> TASK TO COMPLETE
Render the lines from the one containing "right elbow: (34, 130, 8)" up to and including the one containing "right ankle: (99, 255, 48)" as a Markdown table with the columns No. and Line. Number each line in No., and skip any blank lines.

> EXTRACTED RECORDS
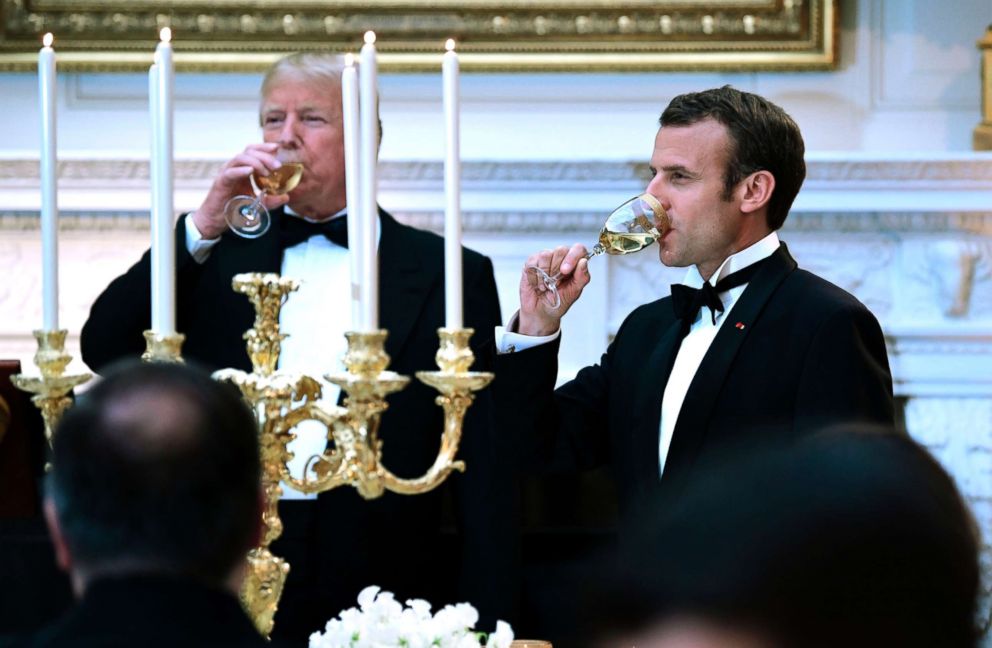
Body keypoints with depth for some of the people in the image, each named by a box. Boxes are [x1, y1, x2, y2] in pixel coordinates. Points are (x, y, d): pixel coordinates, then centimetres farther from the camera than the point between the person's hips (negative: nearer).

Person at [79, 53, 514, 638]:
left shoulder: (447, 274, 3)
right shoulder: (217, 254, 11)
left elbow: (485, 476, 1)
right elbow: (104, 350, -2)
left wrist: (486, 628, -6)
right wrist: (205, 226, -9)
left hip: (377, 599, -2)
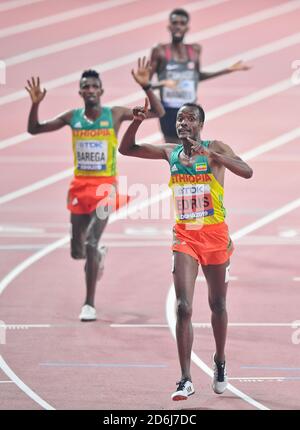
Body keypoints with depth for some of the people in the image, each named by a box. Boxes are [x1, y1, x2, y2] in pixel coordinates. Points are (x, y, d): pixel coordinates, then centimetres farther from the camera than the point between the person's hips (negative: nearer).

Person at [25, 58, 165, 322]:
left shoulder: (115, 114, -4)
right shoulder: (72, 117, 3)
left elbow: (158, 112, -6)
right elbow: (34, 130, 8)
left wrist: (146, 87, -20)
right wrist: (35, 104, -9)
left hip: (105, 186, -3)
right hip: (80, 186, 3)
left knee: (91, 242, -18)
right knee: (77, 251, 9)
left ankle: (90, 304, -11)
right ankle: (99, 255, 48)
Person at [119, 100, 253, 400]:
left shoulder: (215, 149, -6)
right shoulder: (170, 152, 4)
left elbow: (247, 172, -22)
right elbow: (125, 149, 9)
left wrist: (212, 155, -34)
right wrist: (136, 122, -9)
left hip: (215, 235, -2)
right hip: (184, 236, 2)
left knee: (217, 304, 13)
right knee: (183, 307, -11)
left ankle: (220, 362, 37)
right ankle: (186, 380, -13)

--

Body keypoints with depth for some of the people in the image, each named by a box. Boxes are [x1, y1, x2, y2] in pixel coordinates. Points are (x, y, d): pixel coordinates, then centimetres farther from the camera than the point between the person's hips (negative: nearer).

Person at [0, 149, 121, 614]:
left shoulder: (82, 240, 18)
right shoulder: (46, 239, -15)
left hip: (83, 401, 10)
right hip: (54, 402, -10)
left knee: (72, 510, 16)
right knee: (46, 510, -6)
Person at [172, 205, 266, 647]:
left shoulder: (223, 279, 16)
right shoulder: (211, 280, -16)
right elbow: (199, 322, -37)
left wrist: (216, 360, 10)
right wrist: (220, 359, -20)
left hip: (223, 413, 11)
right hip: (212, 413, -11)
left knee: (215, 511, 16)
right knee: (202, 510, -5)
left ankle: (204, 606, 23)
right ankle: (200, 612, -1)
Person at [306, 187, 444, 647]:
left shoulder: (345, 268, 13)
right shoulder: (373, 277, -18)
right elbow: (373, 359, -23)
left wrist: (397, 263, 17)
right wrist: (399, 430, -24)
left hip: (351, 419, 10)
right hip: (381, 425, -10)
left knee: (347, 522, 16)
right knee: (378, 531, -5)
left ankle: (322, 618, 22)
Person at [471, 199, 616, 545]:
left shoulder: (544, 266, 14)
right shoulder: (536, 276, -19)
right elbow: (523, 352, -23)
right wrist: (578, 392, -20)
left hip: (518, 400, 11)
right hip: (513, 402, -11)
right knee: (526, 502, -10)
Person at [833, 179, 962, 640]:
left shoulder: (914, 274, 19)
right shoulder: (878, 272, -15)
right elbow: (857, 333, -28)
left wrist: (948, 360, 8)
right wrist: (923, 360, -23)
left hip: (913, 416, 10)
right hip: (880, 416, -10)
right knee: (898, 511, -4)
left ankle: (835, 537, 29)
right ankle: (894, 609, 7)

> RESPONSE
| No. | Line |
|---|---|
| 1 | right elbow: (34, 130, 8) |
| 2 | left wrist: (146, 87, -20) |
| 3 | right wrist: (35, 104, -9) |
| 4 | left hip: (105, 186, -3) |
| 5 | right hip: (80, 186, 3) |
| 6 | left knee: (91, 242, -18) |
| 7 | right knee: (77, 251, 9) |
| 8 | left ankle: (90, 304, -11) |
| 9 | right ankle: (99, 255, 48) |